Task: Omit all pictures, then retype the data exactly as given.

(Beginning of Source data)

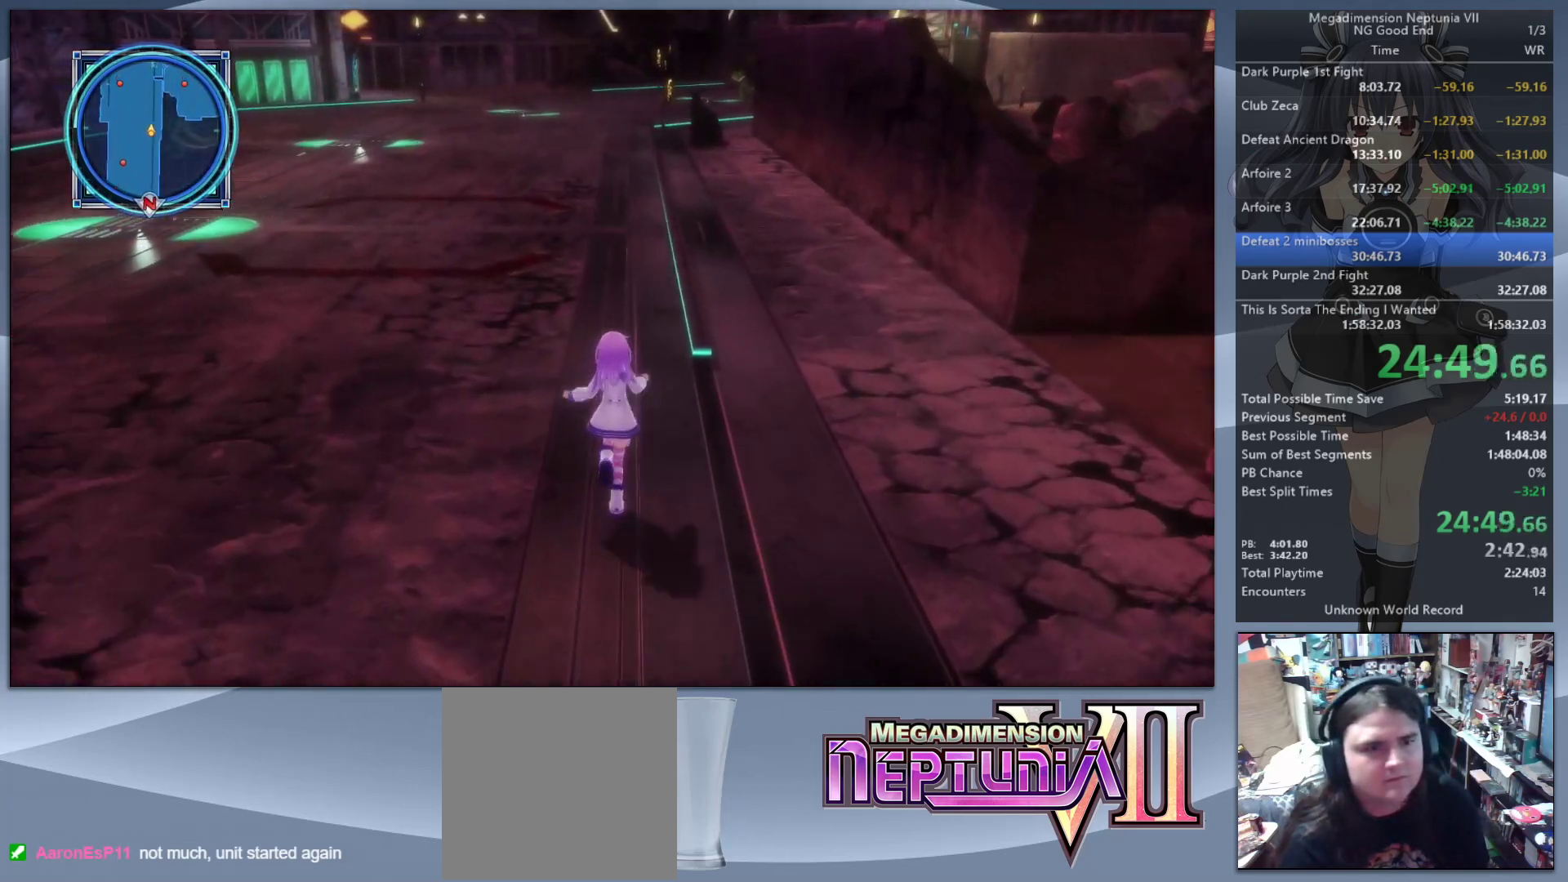
{"dt_ms": 500, "buttons": [], "left_stick": "up", "right_stick": "center", "events": []}
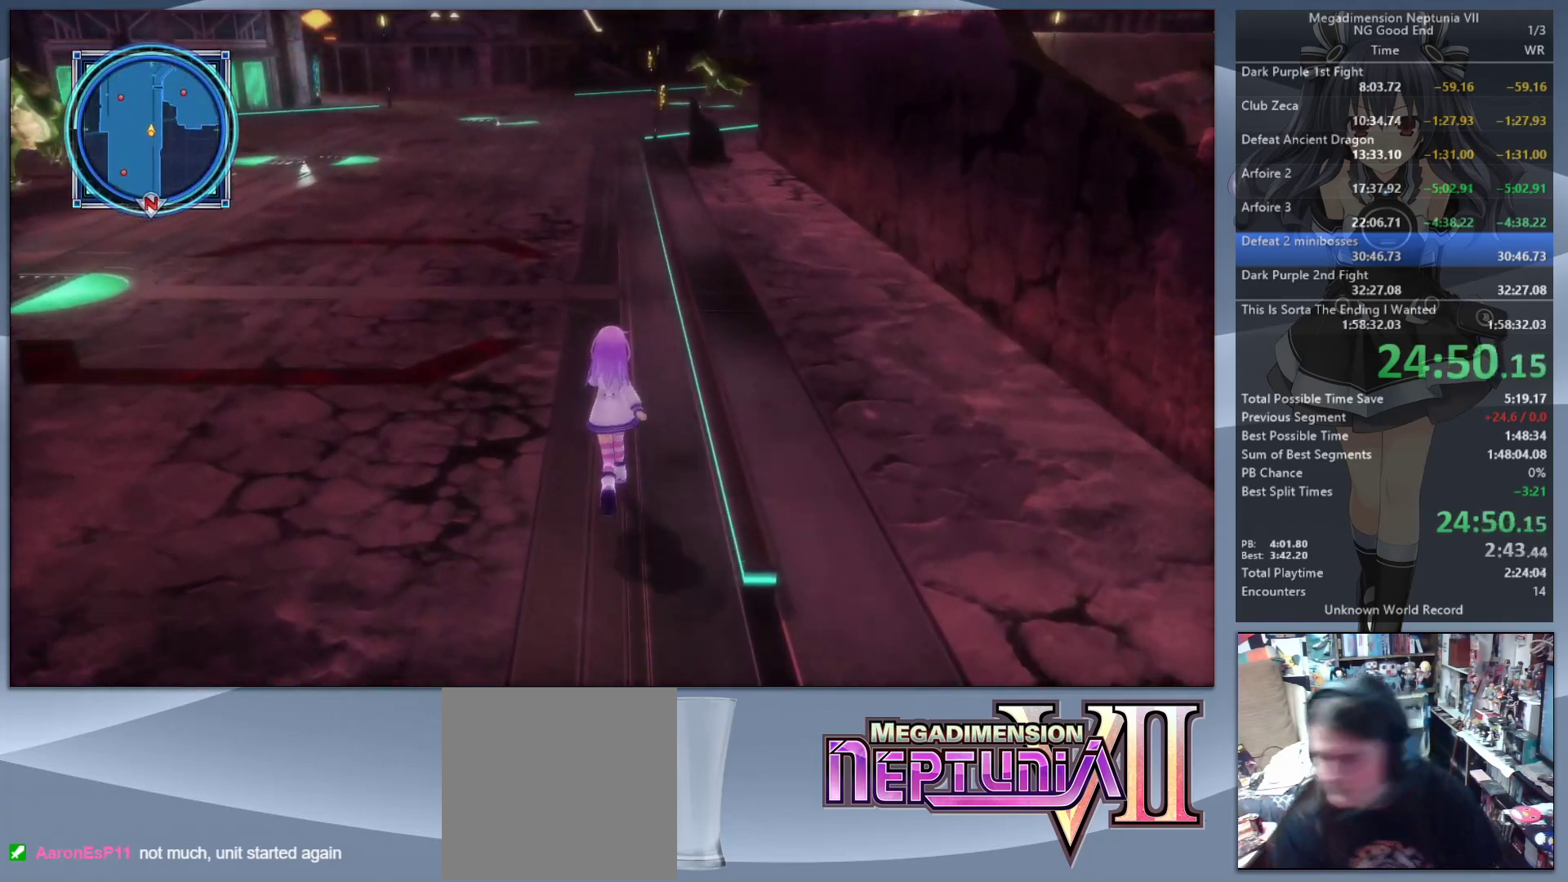
{"dt_ms": 500, "buttons": [], "left_stick": "up", "right_stick": "center", "events": []}
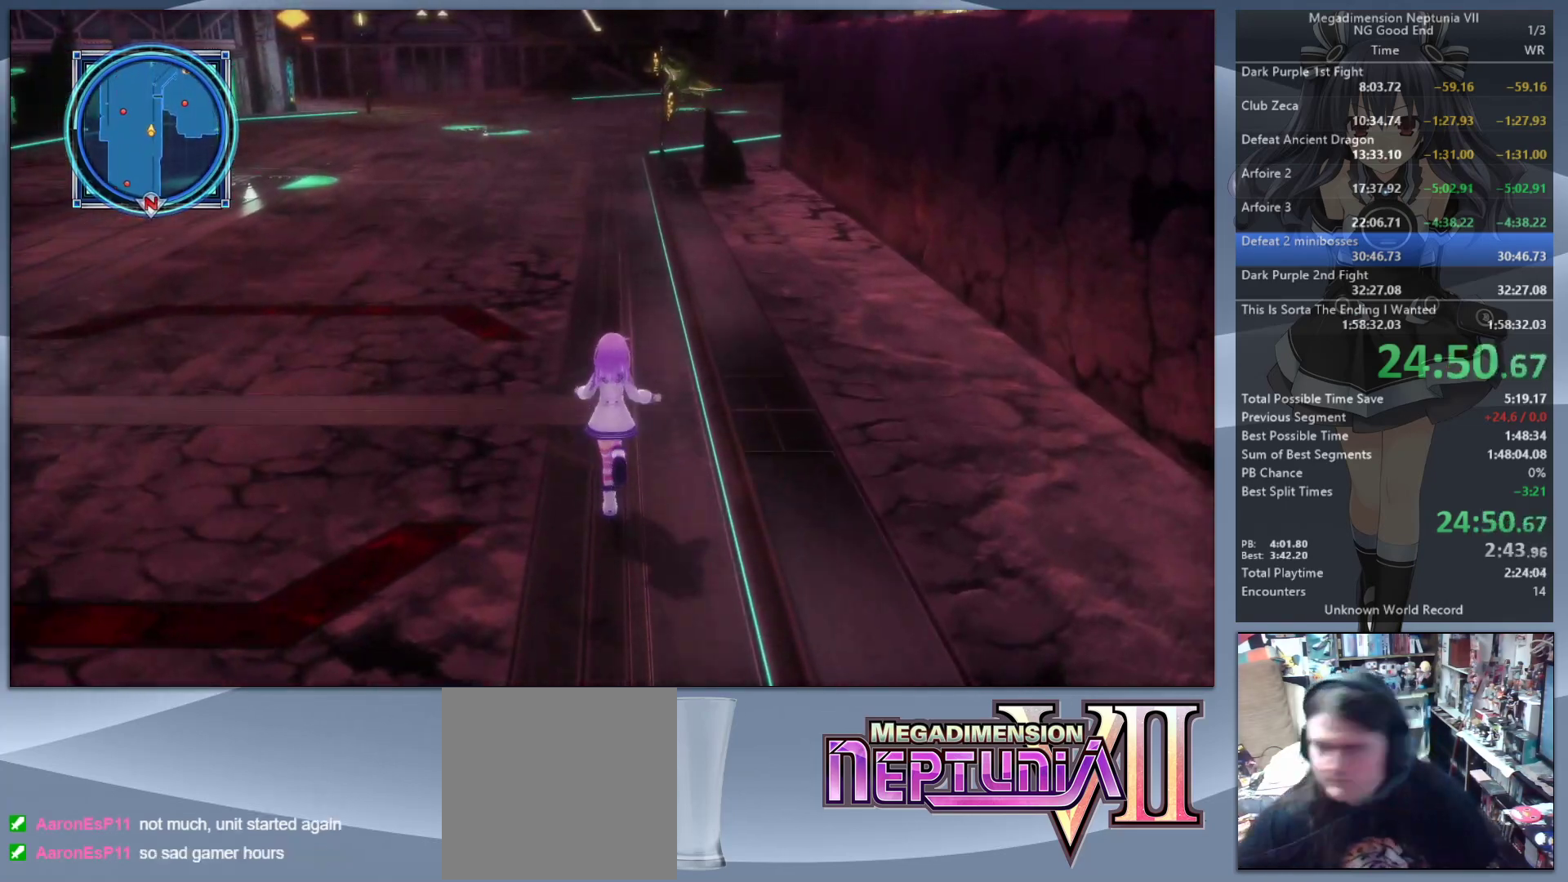
{"dt_ms": 500, "buttons": [], "left_stick": "up", "right_stick": "center", "events": []}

(End of Source data)

Expected answer:
{"dt_ms": 500, "buttons": [], "left_stick": "up", "right_stick": "center", "events": []}
{"dt_ms": 500, "buttons": [], "left_stick": "up", "right_stick": "center", "events": []}
{"dt_ms": 500, "buttons": [], "left_stick": "up", "right_stick": "center", "events": []}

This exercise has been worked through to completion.